■ **DATA FOR REVIEW**:
====
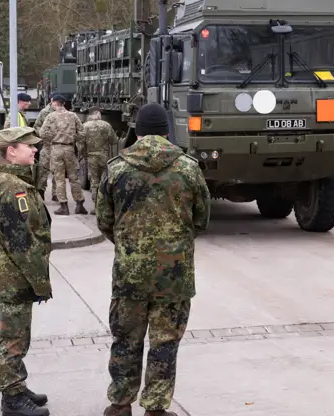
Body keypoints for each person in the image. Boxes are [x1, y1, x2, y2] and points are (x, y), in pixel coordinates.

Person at [96, 103, 211, 416]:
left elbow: (104, 221)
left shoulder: (117, 168)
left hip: (129, 274)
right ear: (166, 131)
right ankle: (156, 408)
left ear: (138, 130)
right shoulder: (188, 167)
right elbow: (201, 220)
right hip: (174, 275)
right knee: (164, 343)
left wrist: (130, 245)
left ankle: (120, 405)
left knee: (125, 340)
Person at [0, 126, 53, 416]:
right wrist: (41, 283)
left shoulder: (13, 181)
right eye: (29, 147)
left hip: (10, 275)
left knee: (16, 334)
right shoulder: (13, 187)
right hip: (13, 276)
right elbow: (22, 242)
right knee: (12, 338)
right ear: (12, 151)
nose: (35, 150)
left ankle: (17, 386)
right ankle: (12, 399)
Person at [40, 95, 87, 215]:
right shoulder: (73, 115)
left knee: (59, 177)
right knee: (74, 177)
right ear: (64, 103)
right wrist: (72, 138)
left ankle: (64, 206)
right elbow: (82, 133)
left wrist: (54, 138)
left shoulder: (51, 116)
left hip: (56, 148)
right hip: (70, 148)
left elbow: (42, 133)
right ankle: (79, 204)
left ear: (54, 103)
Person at [78, 106, 118, 214]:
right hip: (104, 156)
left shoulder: (85, 126)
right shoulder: (106, 125)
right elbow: (114, 141)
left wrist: (82, 156)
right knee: (104, 181)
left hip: (91, 158)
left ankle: (96, 208)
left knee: (94, 182)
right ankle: (106, 207)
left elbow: (80, 145)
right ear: (99, 114)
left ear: (90, 115)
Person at [33, 96, 59, 202]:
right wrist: (44, 135)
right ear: (51, 101)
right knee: (43, 171)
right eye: (56, 103)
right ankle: (41, 191)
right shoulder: (44, 112)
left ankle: (56, 194)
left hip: (58, 146)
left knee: (57, 172)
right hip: (47, 145)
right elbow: (36, 126)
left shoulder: (63, 113)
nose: (57, 106)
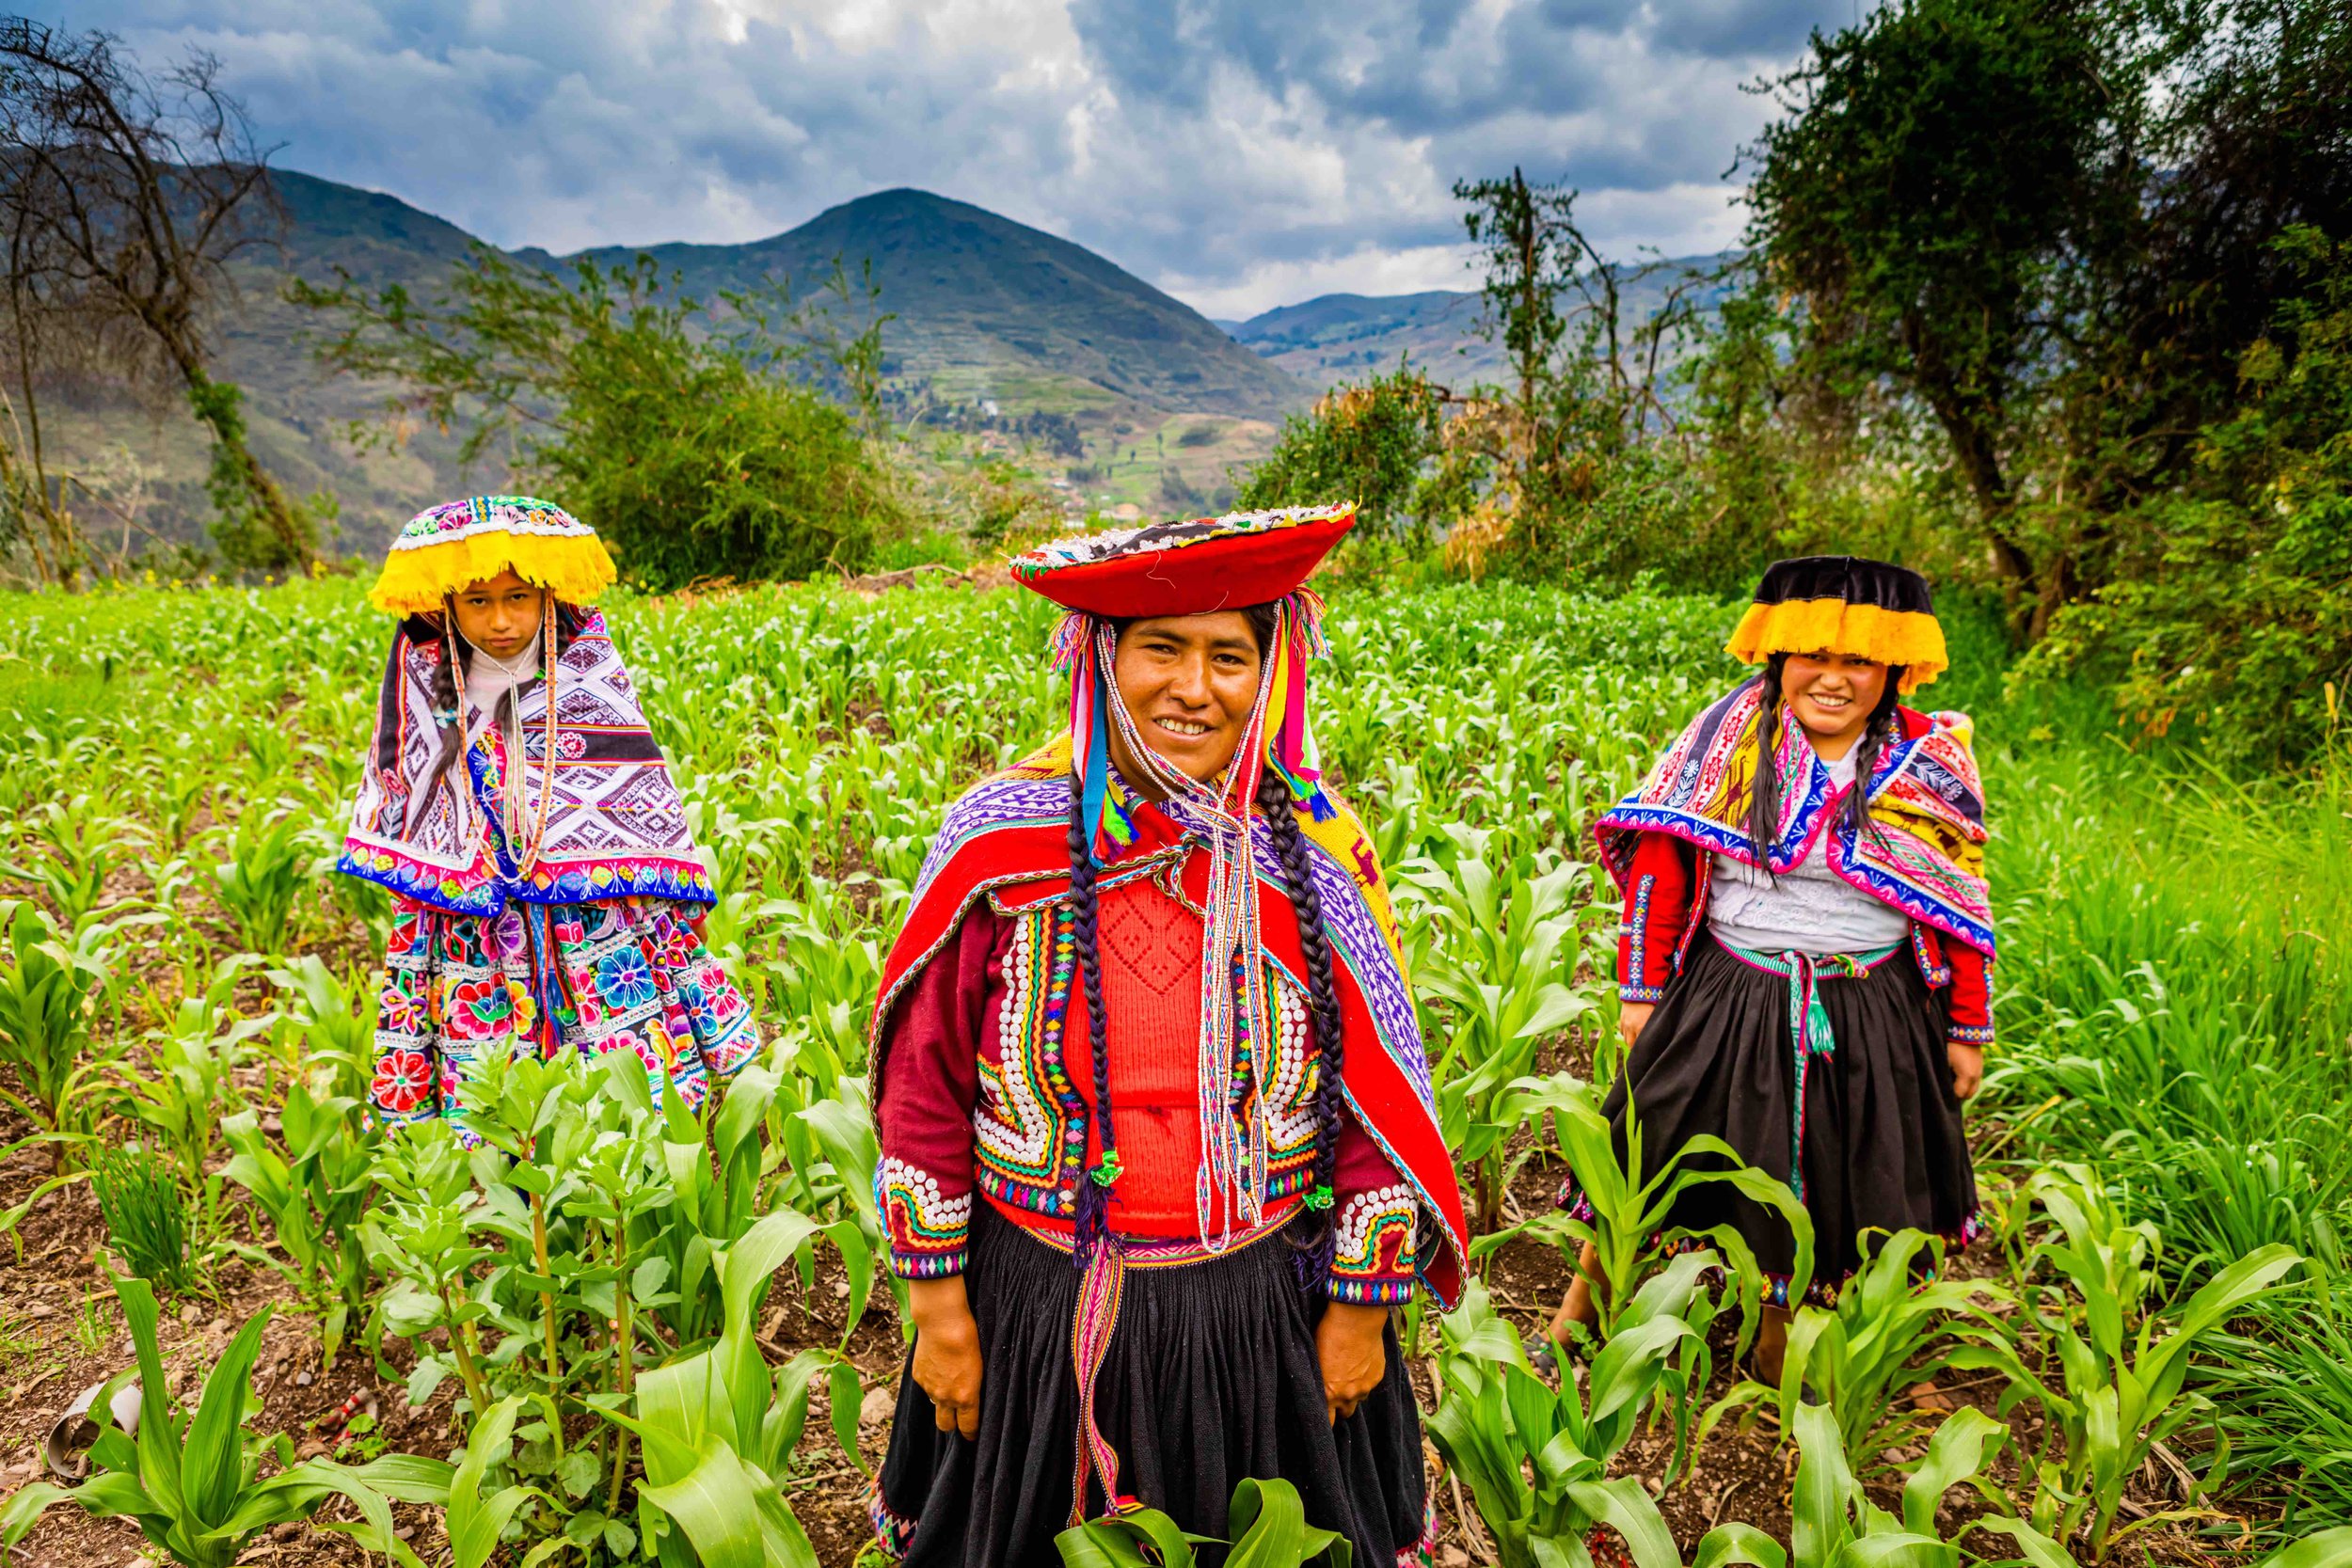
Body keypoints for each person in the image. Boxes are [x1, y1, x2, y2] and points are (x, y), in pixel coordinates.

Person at [866, 504, 1468, 1567]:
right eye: (1162, 647)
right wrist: (939, 1307)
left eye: (1229, 654)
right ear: (1101, 656)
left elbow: (1370, 1094)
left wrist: (1363, 1308)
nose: (1195, 686)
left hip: (1259, 1303)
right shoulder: (1000, 843)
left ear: (1270, 673)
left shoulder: (1310, 858)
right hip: (1039, 1305)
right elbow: (923, 1087)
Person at [1551, 556, 1993, 1382]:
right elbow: (1660, 868)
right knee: (1650, 1148)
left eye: (1857, 660)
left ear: (1893, 666)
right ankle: (1581, 1308)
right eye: (1811, 657)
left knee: (1838, 1171)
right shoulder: (1727, 740)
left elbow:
====
■ **WORK REQUEST**: Any picture among the entries must be skipped; copy all else exactly.

■ **ANSWER TO THIS EXERCISE**:
Body keypoints for each person in the image. Boxes are [x1, y1, x2, y2] and points are (x, y), in pixel coordinates.

Person at [96, 103, 211, 416]:
left elbow: (104, 221)
left shoulder: (117, 168)
left hip: (129, 274)
right ear: (166, 131)
right ankle: (156, 408)
left ear: (138, 130)
right shoulder: (188, 167)
right elbow: (201, 220)
right hip: (174, 275)
right knee: (164, 343)
left wrist: (130, 245)
left ankle: (120, 405)
left knee: (125, 340)
Person at [0, 126, 53, 416]:
right wrist: (41, 283)
left shoulder: (13, 181)
right eye: (29, 147)
left hip: (10, 275)
left knee: (16, 334)
right shoulder: (13, 187)
right hip: (13, 276)
right elbow: (22, 242)
right knee: (12, 338)
right ear: (12, 151)
nose: (35, 150)
left ankle: (17, 386)
right ankle: (12, 399)
Person at [40, 95, 87, 215]:
right shoulder: (73, 115)
left knee: (59, 177)
right knee: (74, 177)
right ear: (64, 103)
right wrist: (72, 138)
left ankle: (64, 206)
right elbow: (82, 133)
left wrist: (54, 138)
left shoulder: (51, 116)
left hip: (56, 148)
right hip: (70, 148)
left elbow: (42, 133)
right ankle: (79, 204)
left ear: (54, 103)
Person at [78, 106, 118, 214]:
right hip: (104, 156)
left shoulder: (85, 126)
right shoulder: (106, 125)
right elbow: (114, 141)
left wrist: (82, 156)
right knee: (104, 181)
left hip: (91, 158)
left ankle: (96, 208)
left knee: (94, 182)
right ankle: (106, 207)
left elbow: (80, 145)
right ear: (99, 114)
left ear: (90, 115)
Person at [33, 96, 59, 202]:
right wrist: (44, 135)
right ear: (51, 101)
right knee: (43, 171)
right eye: (56, 103)
right ankle: (41, 191)
right shoulder: (44, 112)
left ankle: (56, 194)
left hip: (58, 146)
left knee: (57, 172)
right hip: (47, 145)
right elbow: (36, 126)
left shoulder: (63, 113)
nose: (57, 106)
Body keypoints for each person in the image. Boxes are [x1, y1, x2, y2] and points are (x, y), in pixel coordinates.

Person at [866, 504, 1468, 1567]:
right eye: (1162, 647)
right wrist: (939, 1307)
left eye: (1229, 654)
right ear: (1101, 656)
left elbow: (1370, 1094)
left wrist: (1363, 1308)
nose: (1195, 686)
left hip: (1259, 1303)
right shoulder: (1000, 843)
left ear: (1270, 673)
left shoulder: (1310, 858)
right hip: (1039, 1305)
right elbow: (923, 1087)
Person at [1551, 556, 1993, 1382]:
right elbow: (1660, 868)
right knee: (1650, 1148)
left eye: (1857, 660)
left ear: (1893, 666)
right ankle: (1581, 1308)
right eye: (1811, 657)
left knee: (1838, 1171)
right shoulder: (1727, 740)
left elbow:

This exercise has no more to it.